How Singaporean Ian Tan won the world young chef award , Latest Makan News - The New Paper

How Singaporean Ian Tan won the world young chef award

Chef Ian Tan owes a debt to disaster. The kitchen was in a roil: two cooks had called in sick, a thousand diners had to be fed, the waiter was to step up.

Then a boy of 16, Tan was a blithe part-time waiter with no designs on cooking when he was thrust behind the swinging doors.

Now 27, he is an award-winning chef after his coup at the World Young Chef Young Waiter competition in November 2023. It was the first time in the 45-year history of the annual contest that an Asian chef had won with all-Asian dishes. The competition has an age limit of 27.

Patriotic in his palate, Tan presented a familiar dish with a maverick twist in the nine-man final.

A riff on the zi char classic kang kong cuttlefish, it was plated cold, on a baize of green herb sambal chilli, with wok-fired squid and poached watercress ringed by a garland of pickled carrots, beetroot and jicama, or bang kwang as it is known locally.

As with all Tan’s work, the busy description gives nothing away.

In taste, it was both new and recognisable, fine dining that smelled like local takeaway, chilled but smoked with wok hei.

The pleasantly confounding starter sampled by this reporter was the first dish of his three-course Peranakan menu that scored full marks at the awards, prompting one judge – Adam Handling, celebrity chef-owner of London establishment Frog – to declare it fit to eat everyday, Tan told The Straits Times.

But his glitzy victory in Monaco, that gilded city of epic wealth, concealed beginnings more humble than waiting tables.

At 14, Tan was a dishwasher in a cafeteria, led by restlessness, an uncommonly open mind and the draw of financial independence, or making his own pocket money.

At 16, not terribly concerned with his O levels and under the influence of popular boys’ anime Naruto, he joined a ramen joint as a waiter, determined to exploit his staff meals to the fullest.

After the serendipitous crisis, he became a dogsbody, doing the unglamorous work of chopping garlic, grabbing crockery and seasoning sauces.
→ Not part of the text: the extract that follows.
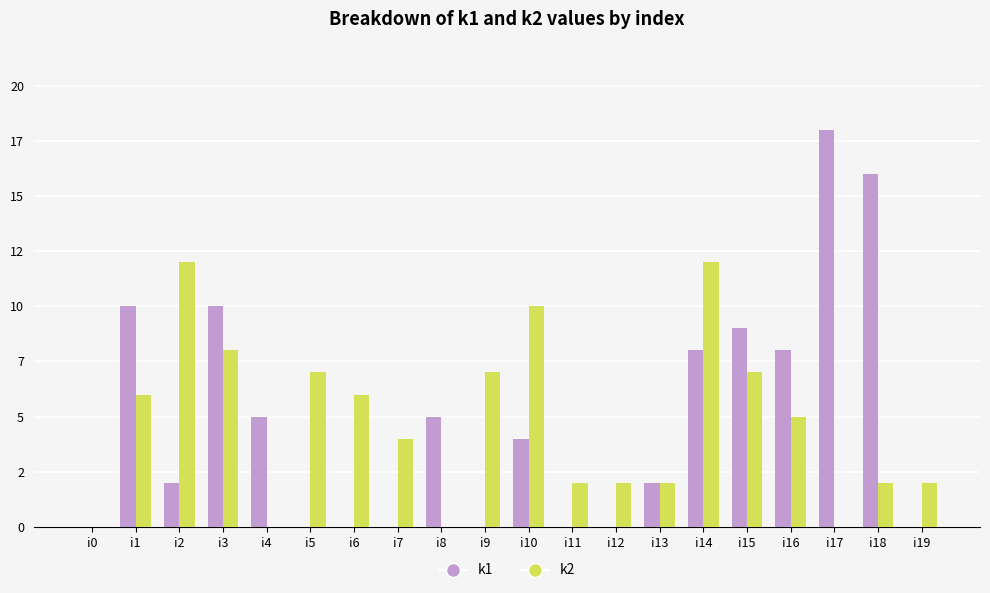

What are all the series names shown in the legend?

k1, k2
In his three years at the ramen shop, he never made a complete bowl.

“I felt alive, it was so fun,” he said of that time, “and I got to eat so much ramen.”

When at 18, it came time to choose a vocation, it was a no-brainer, he said. Tan rejected an offer for direct admission to Singapore Polytechnic to study music - at one point, the young Tan was also a jobbing drummer - and enrolled instead in the now-defunct Baking and Culinary Science course.

Food and music are both lively pleasures, he said, but only the former could he not live without.

His insistence on originality, or a kind of authorship over his food, arrived soon after, when he was ordered to cook someone else’s dish in a school competition. “I got a silver but it didn’t feel good,” he said.

After graduation, he discovered ambition, or the true scale of his desire.

In the last five years, Tan has been in and out of high-end kitchens, totting up 70-hour work weeks, putting in turns as a waiter on particularly lean shifts and even training his bladder to go once a day to save time. Once, his immune system was so diminished, he broke out in hives.

All without a grouse: “Service is service.”

“I knew what I wanted, to be part of a Michelin-starred restaurant,” said Tan, with the frank confidence of someone speaking in the past tense.

An eight-month stint at one Michelin star fine dining restaurant Seroja would help him over that hill. He said: “When I joined, they were new. I was part of the founding team that earned the first Michelin star.”

Tan was one of just six running the 2,700 sq ft establishment on Fraser Street.

There, cooking the cuisine of the Malay Archipelago, he was “transformed”. He is indebted to the team who taught him the limits of recipes, the cornerstone of lauded Italian and French cuisine, and turned his gaze to the cardinal points of Asian cooking –  technique and produce.

Now Senior Chef de Partie of popular restaurant Bottega di Carna at the Mondrian hotel on Duxton Hill, Tan admitted to feeling burnt out by his string of fine dining positions.

“I wouldn’t be who I am today without them but I needed a change,” he said, gesturing at the eye-watering prices of ingredients that left no room for error, chefs running on fumes and the non-negotiable specifications of head chefs, so unfriendly to personal touches.

His plans for the near future include more charity work, more discovery and more joy, but one distant day, he would like to open his own place.

The details are hazy but of two things he is certain: It will be Omakase, with a guest list of grandmothers and maids – “every chef’s first teachers”.